Des producteurs de coton, de riz, d’anacarde et de soja connaissent désormais les critères précis pour toucher les primes promises par l’État. La Chambre Nationale d’Agriculture du Bénin (CNA-Bénin) a réuni les faîtières de ces quatre filières les 26 et 27 août 2026, respectivement à Dassa-Zoumé et Parakou, pour détailler les obligations à respecter.

Trois volets de conditions

Le président de la CNA-Bénin, Imali Hermann Djetta, a réparti les exigences en trois catégories. Sur la production, les exploitants devront respecter les calendriers de culture, appliquer les bonnes pratiques agricoles et déclarer sincèrement leurs superficies et prévisions de récolte. Ils devront aussi conserver tout document attestant de la réalité de leur production.

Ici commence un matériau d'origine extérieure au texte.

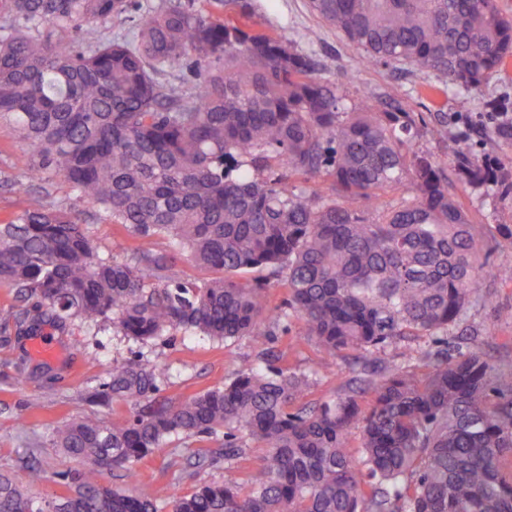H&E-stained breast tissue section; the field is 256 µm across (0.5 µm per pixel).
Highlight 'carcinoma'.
Instances as JSON below:
<instances>
[{
  "mask_svg": "<svg viewBox=\"0 0 512 512\" xmlns=\"http://www.w3.org/2000/svg\"><path fill=\"white\" fill-rule=\"evenodd\" d=\"M224 11L160 0H0V125L29 158L28 181L60 179L138 239L129 259L97 255L71 213L24 208L0 224V282L33 301L22 335L74 320L144 341L170 330L249 336L261 349L291 316L320 352H354L350 393L303 401V377L251 364L177 403L156 401L164 366L114 362L107 394L138 408L123 423L50 427L79 462L73 494L43 500L59 477L0 476V512H512V368L477 353L424 354L423 372L380 366L401 336L455 324L479 282L495 276L496 235L471 220L441 162L412 144L402 107L346 103L293 39L267 29L250 0ZM362 65L402 64L478 91L512 59V18L499 0H308ZM113 23L132 31L81 48L73 34ZM189 70L184 90L166 76ZM455 164L463 188H492L512 209V164L490 166L468 137ZM330 192L309 189L313 177ZM395 195L393 204L382 198ZM169 236L214 277L162 282L153 241ZM283 274L288 297L267 308L242 274ZM371 395L368 402L361 397ZM361 426L360 450L349 432ZM230 465L262 454L242 479L155 498L105 485L173 436L216 437Z\"/></svg>",
  "mask_w": 512,
  "mask_h": 512,
  "instance_id": "carcinoma-1",
  "label": "carcinoma"
}]
</instances>
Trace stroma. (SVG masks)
<instances>
[{"mask_svg":"<svg viewBox=\"0 0 512 512\" xmlns=\"http://www.w3.org/2000/svg\"><path fill=\"white\" fill-rule=\"evenodd\" d=\"M261 18L275 31L296 40L299 49L316 64V74L324 80L344 84L349 101L363 95L377 98L379 109L402 103L416 123L415 149L452 160L456 141L469 136L482 158L501 162L512 158V145L500 143L484 118L490 104L512 113V62L504 73L493 78L481 91L451 89L431 97L425 91L426 77L395 67H365L347 47L335 29L311 13L307 0H251ZM318 31L316 40H307L308 31ZM444 120L448 140L438 144L425 134L426 125ZM28 157L7 131L0 129V223L16 213L10 182L25 181ZM33 208L56 205L71 211L84 225L100 256L129 257L136 238L129 228L112 223L105 213L79 200L60 181L48 187L34 185ZM496 281L493 287L478 289L462 319L448 329L449 354L480 353L500 368L512 367V320L499 319L498 312L512 309V241L499 239L493 254ZM13 288L0 283V474L19 477L30 464L59 472L60 477L40 487L39 493L60 498L71 493L77 463L57 457L51 446L49 428L64 419L90 417L106 421L130 419L133 408L102 396L113 361L135 360L143 364H165L168 371L158 382V399L176 402L231 379L236 369L251 364L258 350L249 337L214 341L181 331L138 342L118 328L106 331L80 320L66 332L44 328L43 334L57 348L53 358H42L31 349L32 339L15 333L14 316L23 309ZM276 356L275 366L306 373L305 399L321 403L348 392L360 368L352 352L324 357L316 344L303 334L300 322L291 320L276 328L269 345ZM207 438H171L137 463L136 478L124 479L119 471L107 475V482L136 495H146L164 484L180 492L191 491L201 482L242 477L243 468L230 470L217 464L203 468L194 462L215 449ZM180 455L189 466L180 478L162 474L171 455Z\"/></svg>","mask_w":512,"mask_h":512,"instance_id":"35a3bbf8","label":"stroma"}]
</instances>
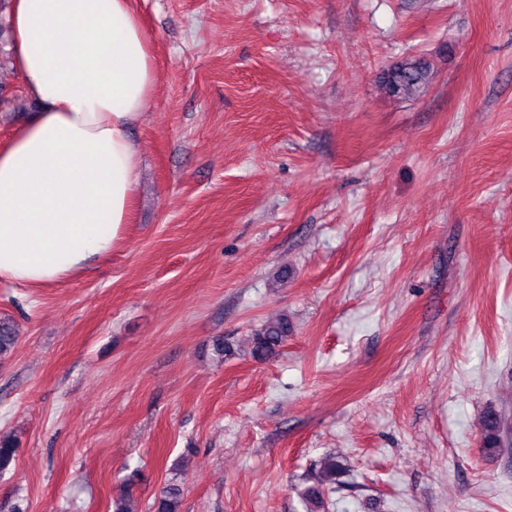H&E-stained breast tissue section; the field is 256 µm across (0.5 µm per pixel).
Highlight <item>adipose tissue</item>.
I'll return each instance as SVG.
<instances>
[{
	"mask_svg": "<svg viewBox=\"0 0 512 512\" xmlns=\"http://www.w3.org/2000/svg\"><path fill=\"white\" fill-rule=\"evenodd\" d=\"M130 2H12L14 64L40 109L0 147V281L82 275L131 222V131L157 74Z\"/></svg>",
	"mask_w": 512,
	"mask_h": 512,
	"instance_id": "adipose-tissue-1",
	"label": "adipose tissue"
}]
</instances>
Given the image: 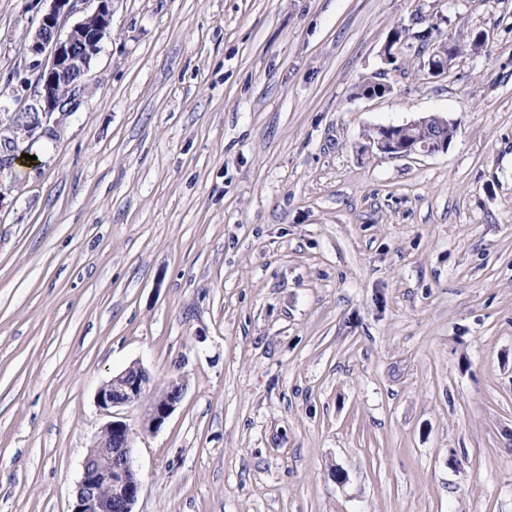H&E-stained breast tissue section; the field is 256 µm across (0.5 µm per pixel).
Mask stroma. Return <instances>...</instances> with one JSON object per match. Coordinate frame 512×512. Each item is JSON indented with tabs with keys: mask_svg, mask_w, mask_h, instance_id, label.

(📲 Rejoignez dès maintenant 👉 la communauté de La Nouvelle Tribune sur WhatsApp !)

Le volet transformation impose une récolte au bon stade, un séchage et un stockage conformes aux taux d’humidité requis, ainsi qu’un tri soigné limitant les impuretés. L’usage des produits phytosanitaires et le respect des délais avant récolte figurent également parmi les points de vigilance.

Sur la commercialisation, les producteurs sont invités à privilégier les circuits formels, respecter leurs engagements avec les acheteurs et conserver les preuves de livraison et de paiement. La CNA-Bénin recommande d’écarter toute transaction non documentée, susceptible de nuire à la traçabilité des filières.

Les primes en jeu

Ces conditions concrétisent les mesures adoptées en Conseil des ministres le 3 juin 2026. Le gouvernement avait alors annoncé une prime de 10 FCFA par kilogramme pour les cotonculteurs, si la production nationale franchit le seuil de 700 000 tonnes durant la campagne 2026-2027. Des primes équivalentes avaient été promises aux filières soja, riz et anacarde, sous réserve que les usines locales atteignent leurs capacités de transformation fixées à 450 000 tonnes pour le soja, 350 000 tonnes pour le riz et 200 000 tonnes pour le cajou. Ces engagements complétaient le maintien des prix subventionnés des engrais, décidé un mois plus tôt pour un montant de plus de 31,8 milliards FCFA.

Ce seuil de 700 000 tonnes reste ambitieux : lors de la campagne 2025-2026, la production cotonnière béninoise s’était établie à 533 590 tonnes, en recul de 16,3 % sur un an, selon le Programme régional de production intégrée du coton en Afrique.

Un appel à la mobilisation

Le président de la CNA-Bénin a exhorté les producteurs à orienter leurs matières premières vers les usines béninoises, y voyant un enjeu de souveraineté agricole et agro-industrielle créateur d’emplois pour les jeunes. « Produisons davantage, et vendons prioritairement à nos usines béninoises », a-t-il déclaré. Il a également invité les exploitants à s’approprier les mesures gouvernementales et à participer aux rencontres de sensibilisation prévues dans les prochaines semaines.

Pour lui, la responsabilité incombe désormais aux acteurs locaux : « il nous revient collectivement de veiller à ce que chaque producteur, dans chaque village, dans chaque commune comprenne les mesures prises par le gouvernement ». D’autres séances de sensibilisation devraient suivre dans les prochaines semaines pour couvrir l’ensemble des bassins de production concernés.